● **YOUR TASK**:
There is one span to output from the data below: the lines starting at the line with "Figure 2. Time" and ending at the line with "Table 2. As". Output it exactly, ends included, nothing more.

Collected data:
━━━━━━━━━━━━━━━━━━━━

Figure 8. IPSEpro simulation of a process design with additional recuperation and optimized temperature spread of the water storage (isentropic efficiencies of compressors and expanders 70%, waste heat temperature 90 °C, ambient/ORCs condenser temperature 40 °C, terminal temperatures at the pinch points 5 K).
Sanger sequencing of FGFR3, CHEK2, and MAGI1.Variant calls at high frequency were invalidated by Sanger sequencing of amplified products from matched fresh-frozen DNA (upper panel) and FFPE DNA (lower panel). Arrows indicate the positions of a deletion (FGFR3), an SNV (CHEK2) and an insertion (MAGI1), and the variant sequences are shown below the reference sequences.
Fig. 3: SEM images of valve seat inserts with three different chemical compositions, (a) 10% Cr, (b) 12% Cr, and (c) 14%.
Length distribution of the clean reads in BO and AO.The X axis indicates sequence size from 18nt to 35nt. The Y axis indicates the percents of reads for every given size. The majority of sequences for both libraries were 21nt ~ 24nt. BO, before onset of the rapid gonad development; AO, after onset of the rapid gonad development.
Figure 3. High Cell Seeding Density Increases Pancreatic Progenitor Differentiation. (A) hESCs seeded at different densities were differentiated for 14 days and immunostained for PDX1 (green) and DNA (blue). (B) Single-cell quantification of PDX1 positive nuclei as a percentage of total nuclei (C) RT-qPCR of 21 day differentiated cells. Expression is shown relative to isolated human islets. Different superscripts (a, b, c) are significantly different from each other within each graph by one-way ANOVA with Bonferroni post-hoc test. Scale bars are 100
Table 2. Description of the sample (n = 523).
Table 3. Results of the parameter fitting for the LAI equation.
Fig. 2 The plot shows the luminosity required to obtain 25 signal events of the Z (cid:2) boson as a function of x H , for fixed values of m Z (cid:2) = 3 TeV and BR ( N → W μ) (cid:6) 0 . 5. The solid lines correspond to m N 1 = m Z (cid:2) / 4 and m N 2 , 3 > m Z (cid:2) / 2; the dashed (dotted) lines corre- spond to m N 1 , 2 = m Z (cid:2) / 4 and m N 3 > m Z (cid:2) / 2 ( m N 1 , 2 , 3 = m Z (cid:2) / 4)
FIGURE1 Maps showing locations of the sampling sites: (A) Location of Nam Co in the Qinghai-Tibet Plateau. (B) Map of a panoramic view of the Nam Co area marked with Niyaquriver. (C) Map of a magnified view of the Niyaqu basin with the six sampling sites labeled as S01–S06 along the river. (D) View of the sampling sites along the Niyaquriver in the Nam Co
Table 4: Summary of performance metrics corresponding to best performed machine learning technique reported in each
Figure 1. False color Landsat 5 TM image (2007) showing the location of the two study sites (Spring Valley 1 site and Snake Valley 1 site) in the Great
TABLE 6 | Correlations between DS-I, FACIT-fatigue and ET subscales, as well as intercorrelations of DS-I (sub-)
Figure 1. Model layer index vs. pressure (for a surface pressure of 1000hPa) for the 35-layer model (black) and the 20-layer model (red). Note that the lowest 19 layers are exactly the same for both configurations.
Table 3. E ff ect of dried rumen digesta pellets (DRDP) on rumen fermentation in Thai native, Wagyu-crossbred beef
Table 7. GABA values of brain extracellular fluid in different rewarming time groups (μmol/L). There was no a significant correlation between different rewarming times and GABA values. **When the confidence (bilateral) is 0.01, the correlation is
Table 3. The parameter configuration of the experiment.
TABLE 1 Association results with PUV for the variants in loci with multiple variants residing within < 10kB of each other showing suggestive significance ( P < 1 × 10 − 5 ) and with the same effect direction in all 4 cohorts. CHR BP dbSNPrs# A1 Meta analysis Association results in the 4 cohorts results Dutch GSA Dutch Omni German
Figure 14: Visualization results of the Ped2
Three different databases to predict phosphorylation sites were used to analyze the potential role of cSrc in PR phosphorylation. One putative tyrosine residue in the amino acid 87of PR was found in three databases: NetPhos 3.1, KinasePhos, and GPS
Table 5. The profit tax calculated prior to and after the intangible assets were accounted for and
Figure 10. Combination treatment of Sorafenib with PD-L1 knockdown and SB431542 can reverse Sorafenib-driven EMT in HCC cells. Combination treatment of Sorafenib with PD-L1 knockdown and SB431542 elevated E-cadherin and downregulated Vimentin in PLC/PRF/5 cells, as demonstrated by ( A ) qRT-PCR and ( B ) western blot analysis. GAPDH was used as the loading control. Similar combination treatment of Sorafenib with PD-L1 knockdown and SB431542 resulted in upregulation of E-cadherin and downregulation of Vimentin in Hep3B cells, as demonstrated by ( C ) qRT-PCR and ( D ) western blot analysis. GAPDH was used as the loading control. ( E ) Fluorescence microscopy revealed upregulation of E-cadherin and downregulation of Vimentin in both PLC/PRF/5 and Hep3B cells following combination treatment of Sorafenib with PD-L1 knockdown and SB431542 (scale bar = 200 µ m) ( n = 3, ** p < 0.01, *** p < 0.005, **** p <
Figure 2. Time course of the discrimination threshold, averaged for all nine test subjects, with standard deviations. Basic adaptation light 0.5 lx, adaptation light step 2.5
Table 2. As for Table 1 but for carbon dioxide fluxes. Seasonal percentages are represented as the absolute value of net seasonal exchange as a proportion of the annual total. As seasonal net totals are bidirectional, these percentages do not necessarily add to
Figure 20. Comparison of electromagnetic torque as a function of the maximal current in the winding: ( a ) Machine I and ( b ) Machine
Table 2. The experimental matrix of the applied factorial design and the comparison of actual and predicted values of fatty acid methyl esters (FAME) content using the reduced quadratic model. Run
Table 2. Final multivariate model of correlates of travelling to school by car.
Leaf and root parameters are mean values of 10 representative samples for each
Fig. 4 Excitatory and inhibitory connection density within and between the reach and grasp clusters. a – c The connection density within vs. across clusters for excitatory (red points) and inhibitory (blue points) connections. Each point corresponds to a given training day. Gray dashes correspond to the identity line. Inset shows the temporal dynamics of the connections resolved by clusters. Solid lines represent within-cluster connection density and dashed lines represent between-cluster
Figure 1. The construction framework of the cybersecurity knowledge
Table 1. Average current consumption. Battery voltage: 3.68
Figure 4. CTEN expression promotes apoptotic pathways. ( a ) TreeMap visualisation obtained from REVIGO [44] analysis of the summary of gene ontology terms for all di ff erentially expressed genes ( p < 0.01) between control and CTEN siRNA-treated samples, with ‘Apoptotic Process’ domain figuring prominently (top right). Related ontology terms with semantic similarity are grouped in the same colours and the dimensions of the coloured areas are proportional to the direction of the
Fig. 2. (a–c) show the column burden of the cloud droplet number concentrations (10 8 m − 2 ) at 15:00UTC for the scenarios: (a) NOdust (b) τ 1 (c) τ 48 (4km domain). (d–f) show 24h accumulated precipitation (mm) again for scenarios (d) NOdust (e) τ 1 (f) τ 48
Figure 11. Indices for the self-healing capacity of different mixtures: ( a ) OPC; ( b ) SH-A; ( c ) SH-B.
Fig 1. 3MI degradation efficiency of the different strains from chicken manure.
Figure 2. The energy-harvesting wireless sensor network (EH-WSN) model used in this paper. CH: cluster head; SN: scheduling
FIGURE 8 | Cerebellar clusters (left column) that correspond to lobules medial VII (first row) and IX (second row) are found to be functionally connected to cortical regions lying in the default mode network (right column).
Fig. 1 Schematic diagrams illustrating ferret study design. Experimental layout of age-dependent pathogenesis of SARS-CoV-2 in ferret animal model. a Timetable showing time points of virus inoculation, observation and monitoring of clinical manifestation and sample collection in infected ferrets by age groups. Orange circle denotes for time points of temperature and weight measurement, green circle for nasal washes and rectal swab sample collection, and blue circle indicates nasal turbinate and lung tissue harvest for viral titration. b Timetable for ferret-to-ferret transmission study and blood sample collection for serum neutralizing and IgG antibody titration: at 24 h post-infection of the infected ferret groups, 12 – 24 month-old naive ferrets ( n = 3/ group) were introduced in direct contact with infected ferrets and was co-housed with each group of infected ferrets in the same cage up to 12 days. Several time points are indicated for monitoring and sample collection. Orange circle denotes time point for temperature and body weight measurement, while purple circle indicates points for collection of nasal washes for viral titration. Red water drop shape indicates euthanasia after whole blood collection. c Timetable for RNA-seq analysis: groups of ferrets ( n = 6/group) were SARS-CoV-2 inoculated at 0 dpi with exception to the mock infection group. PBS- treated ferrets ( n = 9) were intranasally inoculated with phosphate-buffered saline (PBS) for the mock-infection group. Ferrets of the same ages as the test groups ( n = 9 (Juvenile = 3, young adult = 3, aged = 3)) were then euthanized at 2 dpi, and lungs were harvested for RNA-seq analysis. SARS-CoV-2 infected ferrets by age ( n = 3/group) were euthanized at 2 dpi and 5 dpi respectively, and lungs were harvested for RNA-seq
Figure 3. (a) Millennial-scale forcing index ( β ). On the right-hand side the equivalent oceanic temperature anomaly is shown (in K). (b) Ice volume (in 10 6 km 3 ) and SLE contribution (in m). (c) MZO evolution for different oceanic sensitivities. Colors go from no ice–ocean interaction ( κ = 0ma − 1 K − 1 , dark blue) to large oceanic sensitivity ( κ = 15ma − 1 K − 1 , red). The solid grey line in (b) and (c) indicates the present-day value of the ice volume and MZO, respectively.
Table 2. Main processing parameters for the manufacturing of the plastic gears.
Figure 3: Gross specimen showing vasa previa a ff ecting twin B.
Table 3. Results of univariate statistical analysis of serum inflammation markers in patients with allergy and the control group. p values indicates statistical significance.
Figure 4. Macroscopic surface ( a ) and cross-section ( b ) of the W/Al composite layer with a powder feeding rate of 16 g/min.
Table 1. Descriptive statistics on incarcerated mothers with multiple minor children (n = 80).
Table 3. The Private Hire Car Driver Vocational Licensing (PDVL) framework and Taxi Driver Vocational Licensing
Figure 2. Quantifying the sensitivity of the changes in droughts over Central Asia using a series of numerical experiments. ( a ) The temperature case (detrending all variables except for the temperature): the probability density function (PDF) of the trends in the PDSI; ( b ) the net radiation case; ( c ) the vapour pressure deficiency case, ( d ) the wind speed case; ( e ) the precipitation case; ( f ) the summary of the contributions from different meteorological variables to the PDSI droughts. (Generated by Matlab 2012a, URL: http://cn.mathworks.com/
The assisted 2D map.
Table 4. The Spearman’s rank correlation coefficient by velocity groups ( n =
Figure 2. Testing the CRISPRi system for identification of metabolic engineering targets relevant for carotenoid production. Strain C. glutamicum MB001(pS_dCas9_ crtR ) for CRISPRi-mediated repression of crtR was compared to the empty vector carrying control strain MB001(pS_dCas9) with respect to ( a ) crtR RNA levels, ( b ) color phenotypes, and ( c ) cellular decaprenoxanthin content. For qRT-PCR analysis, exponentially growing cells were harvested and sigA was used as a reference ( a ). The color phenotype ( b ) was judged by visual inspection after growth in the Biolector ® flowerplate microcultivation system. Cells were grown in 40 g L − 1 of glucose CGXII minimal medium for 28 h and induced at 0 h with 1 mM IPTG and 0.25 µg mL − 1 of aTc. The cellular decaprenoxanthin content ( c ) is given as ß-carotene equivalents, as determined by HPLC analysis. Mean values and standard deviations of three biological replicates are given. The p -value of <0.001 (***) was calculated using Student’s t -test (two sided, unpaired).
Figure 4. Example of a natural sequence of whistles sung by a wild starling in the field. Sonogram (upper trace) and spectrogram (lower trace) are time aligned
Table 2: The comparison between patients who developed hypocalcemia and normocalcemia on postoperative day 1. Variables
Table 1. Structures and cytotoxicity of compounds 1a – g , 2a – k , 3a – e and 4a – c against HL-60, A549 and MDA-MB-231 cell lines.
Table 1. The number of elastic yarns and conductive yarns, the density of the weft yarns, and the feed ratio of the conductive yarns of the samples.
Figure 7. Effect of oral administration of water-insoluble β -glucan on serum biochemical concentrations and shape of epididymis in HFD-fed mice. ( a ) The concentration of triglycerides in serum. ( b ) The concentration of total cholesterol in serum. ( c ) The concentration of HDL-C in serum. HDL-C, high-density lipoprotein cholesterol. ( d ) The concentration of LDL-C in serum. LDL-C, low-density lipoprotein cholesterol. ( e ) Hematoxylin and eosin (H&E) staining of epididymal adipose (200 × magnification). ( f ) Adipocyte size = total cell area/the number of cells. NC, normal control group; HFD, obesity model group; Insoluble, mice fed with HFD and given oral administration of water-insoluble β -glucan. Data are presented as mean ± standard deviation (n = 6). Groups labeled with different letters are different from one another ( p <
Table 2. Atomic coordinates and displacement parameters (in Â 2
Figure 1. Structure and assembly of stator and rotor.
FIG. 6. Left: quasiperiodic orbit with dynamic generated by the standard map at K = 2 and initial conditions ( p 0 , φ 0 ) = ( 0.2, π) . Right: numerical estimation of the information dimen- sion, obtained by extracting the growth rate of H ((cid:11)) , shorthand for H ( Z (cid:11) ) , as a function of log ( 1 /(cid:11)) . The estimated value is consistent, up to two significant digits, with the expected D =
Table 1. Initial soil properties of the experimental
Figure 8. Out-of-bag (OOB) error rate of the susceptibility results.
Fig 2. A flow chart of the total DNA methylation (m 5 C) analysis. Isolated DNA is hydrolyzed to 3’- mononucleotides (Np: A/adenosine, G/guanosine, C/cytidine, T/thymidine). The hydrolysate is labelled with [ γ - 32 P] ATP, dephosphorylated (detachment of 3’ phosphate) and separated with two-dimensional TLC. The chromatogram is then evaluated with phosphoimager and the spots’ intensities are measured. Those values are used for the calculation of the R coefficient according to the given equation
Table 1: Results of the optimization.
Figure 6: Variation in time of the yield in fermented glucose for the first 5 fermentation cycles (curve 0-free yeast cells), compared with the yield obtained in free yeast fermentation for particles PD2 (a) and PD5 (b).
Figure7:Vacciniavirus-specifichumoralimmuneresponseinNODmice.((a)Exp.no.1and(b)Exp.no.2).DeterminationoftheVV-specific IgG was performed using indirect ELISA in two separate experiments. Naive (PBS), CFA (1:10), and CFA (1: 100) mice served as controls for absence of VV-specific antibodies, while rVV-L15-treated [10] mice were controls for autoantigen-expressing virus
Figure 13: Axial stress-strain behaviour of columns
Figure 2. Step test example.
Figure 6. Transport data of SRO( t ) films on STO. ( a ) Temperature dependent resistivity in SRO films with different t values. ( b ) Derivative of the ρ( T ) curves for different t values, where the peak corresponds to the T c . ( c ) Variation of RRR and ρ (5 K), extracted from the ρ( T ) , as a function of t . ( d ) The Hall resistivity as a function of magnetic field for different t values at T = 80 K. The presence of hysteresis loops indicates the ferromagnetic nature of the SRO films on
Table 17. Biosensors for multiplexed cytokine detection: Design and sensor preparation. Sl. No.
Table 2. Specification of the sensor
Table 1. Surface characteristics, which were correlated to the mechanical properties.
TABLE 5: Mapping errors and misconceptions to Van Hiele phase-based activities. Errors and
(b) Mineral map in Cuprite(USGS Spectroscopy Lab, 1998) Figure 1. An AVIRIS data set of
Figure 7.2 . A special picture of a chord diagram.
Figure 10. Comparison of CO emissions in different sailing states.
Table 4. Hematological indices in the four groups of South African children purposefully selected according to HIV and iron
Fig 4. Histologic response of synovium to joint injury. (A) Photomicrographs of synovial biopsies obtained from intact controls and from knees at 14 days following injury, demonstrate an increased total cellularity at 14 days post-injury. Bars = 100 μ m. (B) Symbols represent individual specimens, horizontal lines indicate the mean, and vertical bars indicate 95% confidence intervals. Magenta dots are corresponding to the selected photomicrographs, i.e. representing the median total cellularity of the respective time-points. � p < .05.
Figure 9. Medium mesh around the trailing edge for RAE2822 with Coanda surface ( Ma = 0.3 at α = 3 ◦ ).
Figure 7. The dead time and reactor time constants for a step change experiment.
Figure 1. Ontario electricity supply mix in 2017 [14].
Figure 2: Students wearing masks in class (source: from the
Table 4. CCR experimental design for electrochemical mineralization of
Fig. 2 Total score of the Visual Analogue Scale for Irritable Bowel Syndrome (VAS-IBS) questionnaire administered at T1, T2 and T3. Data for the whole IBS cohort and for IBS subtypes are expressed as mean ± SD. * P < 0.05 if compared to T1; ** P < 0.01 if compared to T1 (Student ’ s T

━━━━━━━━━━━━━━━━━━━━

● **SOLUTION FOR THIS PROBLEM**:
Figure 2. Time course of the discrimination threshold, averaged for all nine test subjects, with standard deviations. Basic adaptation light 0.5 lx, adaptation light step 2.5
Table 2. As for Table 1 but for carbon dioxide fluxes. Seasonal percentages are represented as the absolute value of net seasonal exchange as a proportion of the annual total. As seasonal net totals are bidirectional, these percentages do not necessarily add to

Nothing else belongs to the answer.